Generative Deep Learning hat eine neue Welle von Super-Resolution-(SR)-Algorithmen ausgelöst, die einzelne Bilder mit beeindruckenden ästhetischen Ergebnissen verbessern, wobei jedoch imaginäre Details hinzugefügt werden. Die Multi-Frame-Super-Resolution (MFSR) bietet einen fundierteren Ansatz für das schlecht gestellte Problem, indem sie auf mehreren Niedrigauflösungsansichten basiert.
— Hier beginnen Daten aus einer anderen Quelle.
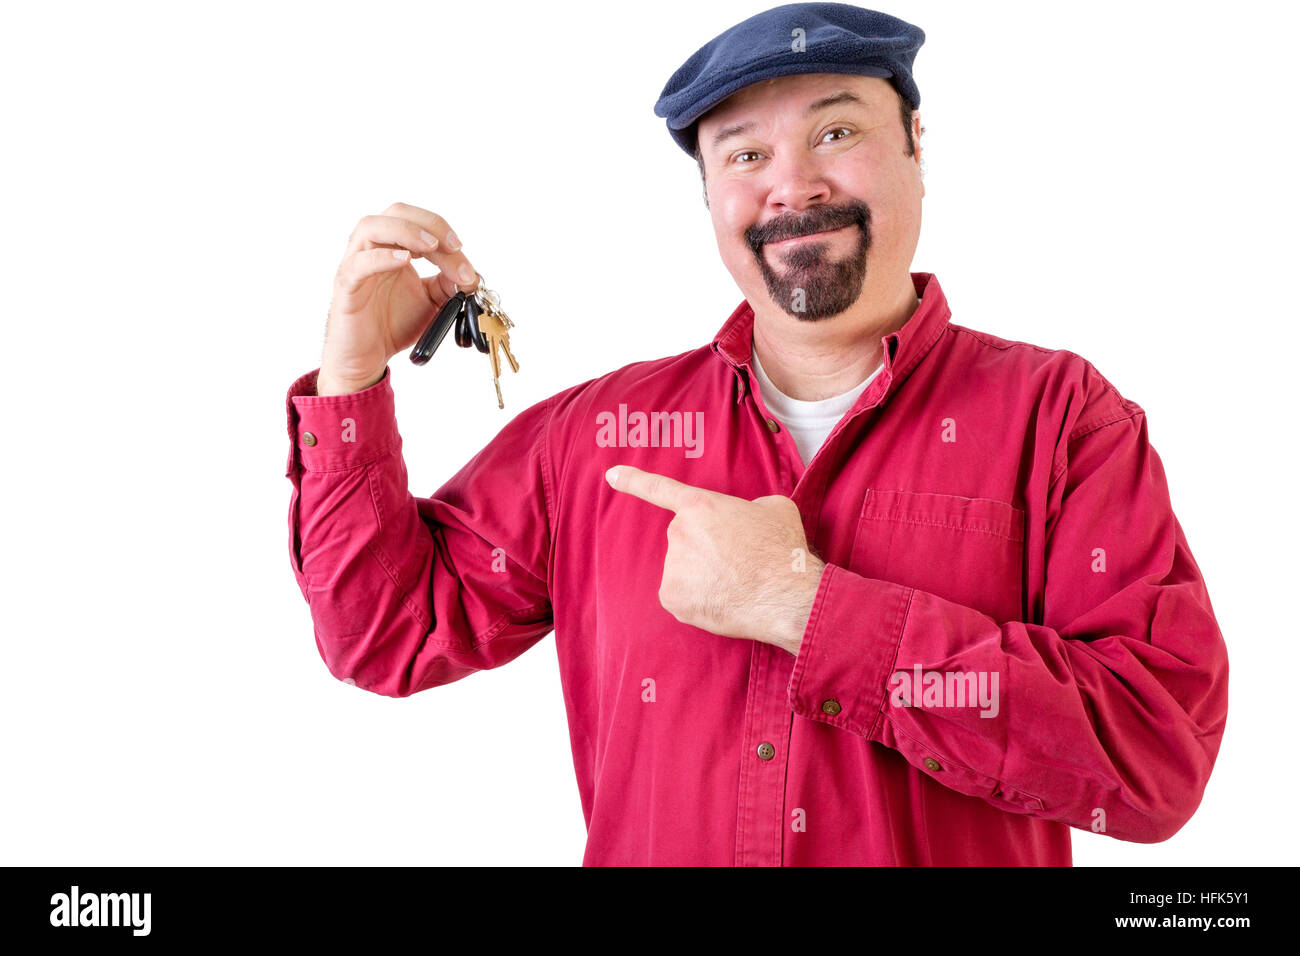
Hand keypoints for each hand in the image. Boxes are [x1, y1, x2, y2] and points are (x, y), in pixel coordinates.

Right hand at [317, 202, 481, 394]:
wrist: (369, 357)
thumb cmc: (393, 324)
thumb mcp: (431, 301)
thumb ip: (448, 285)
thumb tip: (471, 274)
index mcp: (394, 247)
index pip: (420, 224)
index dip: (445, 233)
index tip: (465, 257)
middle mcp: (373, 248)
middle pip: (396, 212)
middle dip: (430, 224)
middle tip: (454, 246)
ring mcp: (356, 265)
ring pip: (371, 227)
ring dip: (406, 231)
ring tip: (431, 246)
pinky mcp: (346, 287)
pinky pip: (358, 264)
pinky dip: (381, 257)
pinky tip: (403, 260)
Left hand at [605, 465, 825, 654]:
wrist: (786, 595)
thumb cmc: (783, 550)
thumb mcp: (774, 508)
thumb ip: (750, 505)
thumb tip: (747, 516)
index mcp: (701, 506)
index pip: (660, 490)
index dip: (634, 481)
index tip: (612, 475)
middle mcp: (679, 533)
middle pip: (686, 541)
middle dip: (706, 551)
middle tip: (739, 563)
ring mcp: (672, 566)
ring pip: (684, 571)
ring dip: (704, 577)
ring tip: (737, 583)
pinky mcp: (672, 598)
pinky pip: (682, 597)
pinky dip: (699, 601)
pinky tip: (724, 600)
Dies ist besonders wichtig für die Satellitenüberwachung menschlicher Einflüsse auf den Planeten – von Abholzung bis hin zu Menschenrechtsverletzungen –, die auf zuverlässige Bilddaten angewiesen sind. Hierzu präsentieren wir HighRes-net, den ersten Deep-Learning-Ansatz zur MFSR, der seine Teilaufgaben end-to-end lernt: (i) Ko-Registrierung, (ii) Fusion, (iii) Up-Sampling und (iv) Registrierung im Verlust. Die Ko-Registrierung der Niedrigauflösungsansichten wird implizit über einen Referenzbildkanal gelernt, ohne explizite Registrierungsmechanismen. Wir lernen einen globalen Fusionsoperator, der rekursiv auf eine beliebige Anzahl von Niedrigauflösungs-Paaren angewendet wird. Wir führen einen registrierten Verlust ein, indem wir lernen, die SR-Ausgabe durch ShiftNet an ein Referenzbild auszurichten. Wir zeigen, dass durch das Lernen tiefer Darstellungen mehrerer Ansichten niedrigauflösende Signale super-resolviert und Erdbeobachtungsdaten skalierbar verbessert werden können. Unser Ansatz erreichte kürzlich die Spitzenposition im MFSR-Wettbewerb der Europäischen Weltraumorganisation (ESA) auf realen Satellitenbildern.